_DATA PROVIDED_.
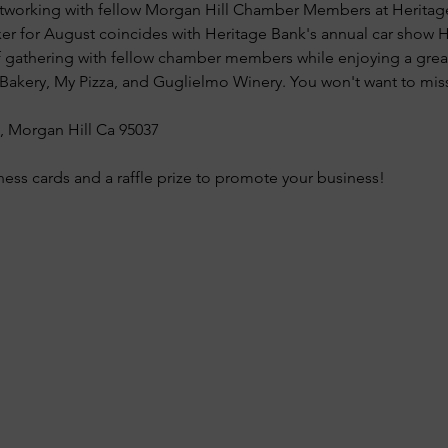
 networking with fellow Morgan Hill Chamber Members at Herit
r for August coincides with Heritage Bank's annual car show Ho
f gathering with fellow chamber members while enjoying a grea
akery, My Pizza, and Guglielmo Winery. You won't want to miss
0, Morgan Hill Ca 95037
ness cards and a raffle prize to promote your business!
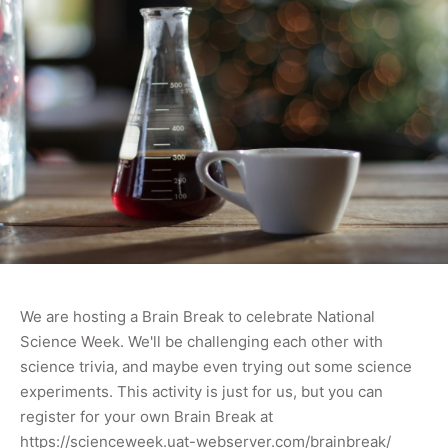
We are hosting a Brain Break to celebrate National
Science Week. We'll be challenging each other with
science trivia, and maybe even trying out some science
experiments. This activity is just for us, but you can
register for your own Brain Break at
https://scienceweek.uat-webserver.com/brainbreak/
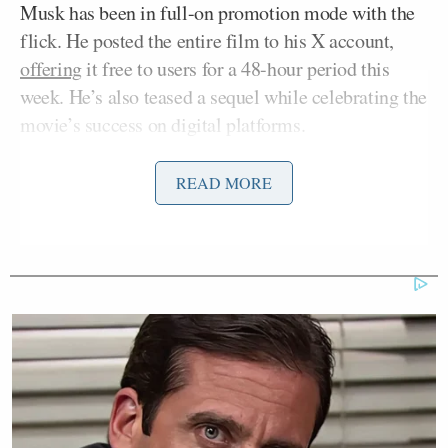
Musk has been in full-on promotion mode with the
flick. He posted the entire film to his X account,
offering
it free to users for a 48-hour period this
week. He’s also teased a sequel while celebrating the
movie’s success on digital platforms.
READ MORE
Citizen Vigilante 2 will be even better
https://t.co/rqMaDWJrV1
— Elon Musk (@elonmusk)
June 26,
2026
8M views already from my feed and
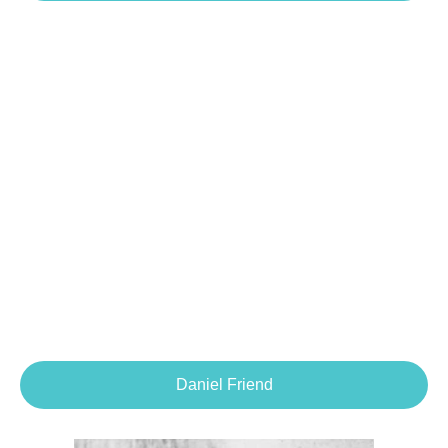
Daniel Friend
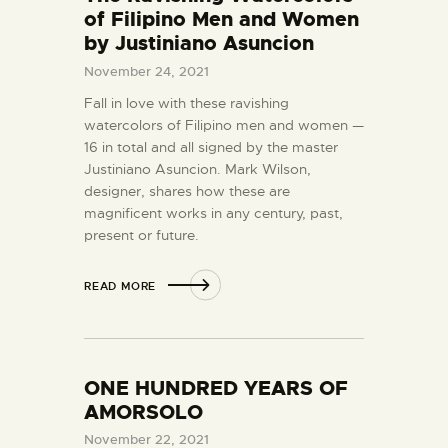
of Filipino Men and Women
by Justiniano Asuncion
November 24, 2021
Fall in love with these ravishing
watercolors of Filipino men and women —
16 in total and all signed by the master
Justiniano Asuncion. Mark Wilson,
designer, shares how these are
magnificent works in any century, past,
present or future.
READ MORE
ONE HUNDRED YEARS OF
AMORSOLO
November 22, 2021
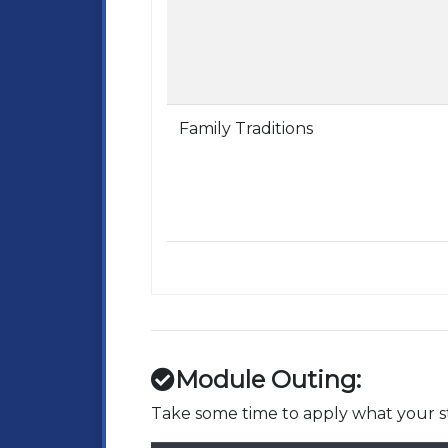
Family Traditions
Module Outing:
Take some time to apply what your st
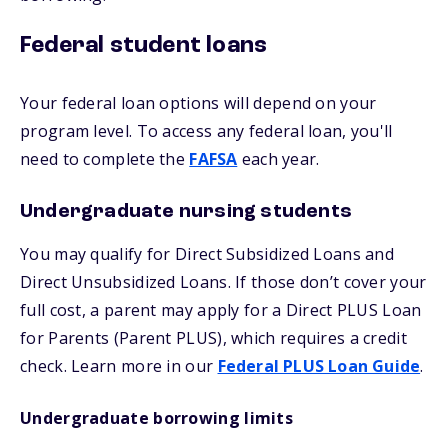
Federal student loans
Your federal loan options will depend on your
program level. To access any federal loan, you'll
need to complete the
FAFSA
each year.
Undergraduate nursing students
You may qualify for Direct Subsidized Loans and
Direct Unsubsidized Loans. If those don’t cover your
full cost, a parent may apply for a Direct PLUS Loan
for Parents (Parent PLUS), which requires a credit
check. Learn more in our
Federal PLUS Loan Guide
.
Undergraduate borrowing limits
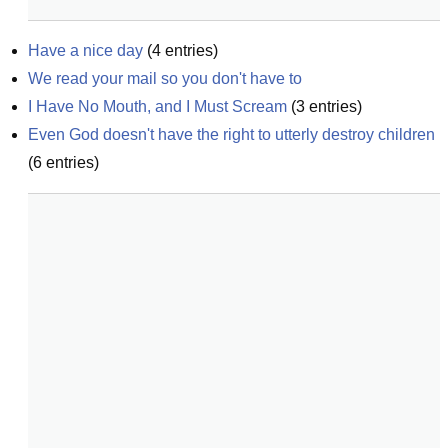
Have a nice day
(
4
entries)
We read your mail so you don't have to
I Have No Mouth, and I Must Scream
(
3
entries)
Even God doesn't have the right to utterly destroy children
(
6
entries)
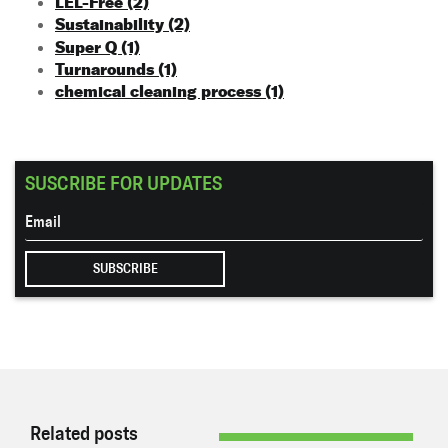
LEL-Free
(2)
Sustainability
(2)
Super Q
(1)
Turnarounds
(1)
chemical cleaning process
(1)
SUSCRIBE FOR UPDATES
Related posts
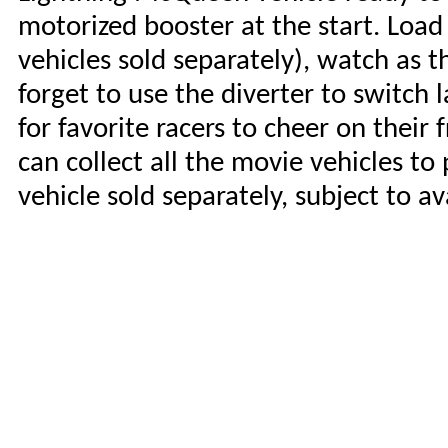
motorized booster at the start. Load
vehicles sold separately), watch as t
forget to use the diverter to switch 
for favorite racers to cheer on their 
can collect all the movie vehicles t
vehicle sold separately, subject to av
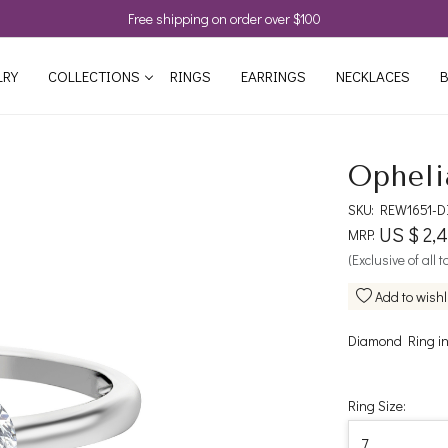
Free shipping on order over $100
LRY
COLLECTIONS
RINGS
EARRINGS
NECKLACES
B
Opheli
SKU:
REW1651-D
US $ 2,
MRP:
(Exclusive of all 
Add to wishl
Diamond Ring in
Ring Size:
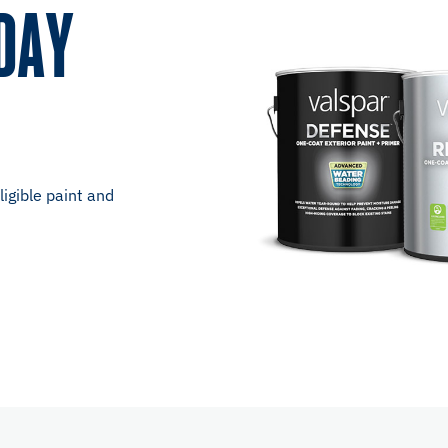
DAY
igible paint and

_JOB ITEM_.
Though the entries above contain pictures, none should be copied; reproduce only the lines between the one holding "it free to users for a 48-hour period this" and the one holding "Daniel Friend", inclusive, exactly as written.

_TASK RESPONSE_.
it free to users for a 48-hour period this
week. He’s also teased a sequel while celebrating the
movie’s success on digital platforms.
READ MORE
Citizen Vigilante 2 will be even better
https://t.co/rqMaDWJrV1
— Elon Musk (@elonmusk)
June 26,
2026
8M views already from my feed and
Daniel Friend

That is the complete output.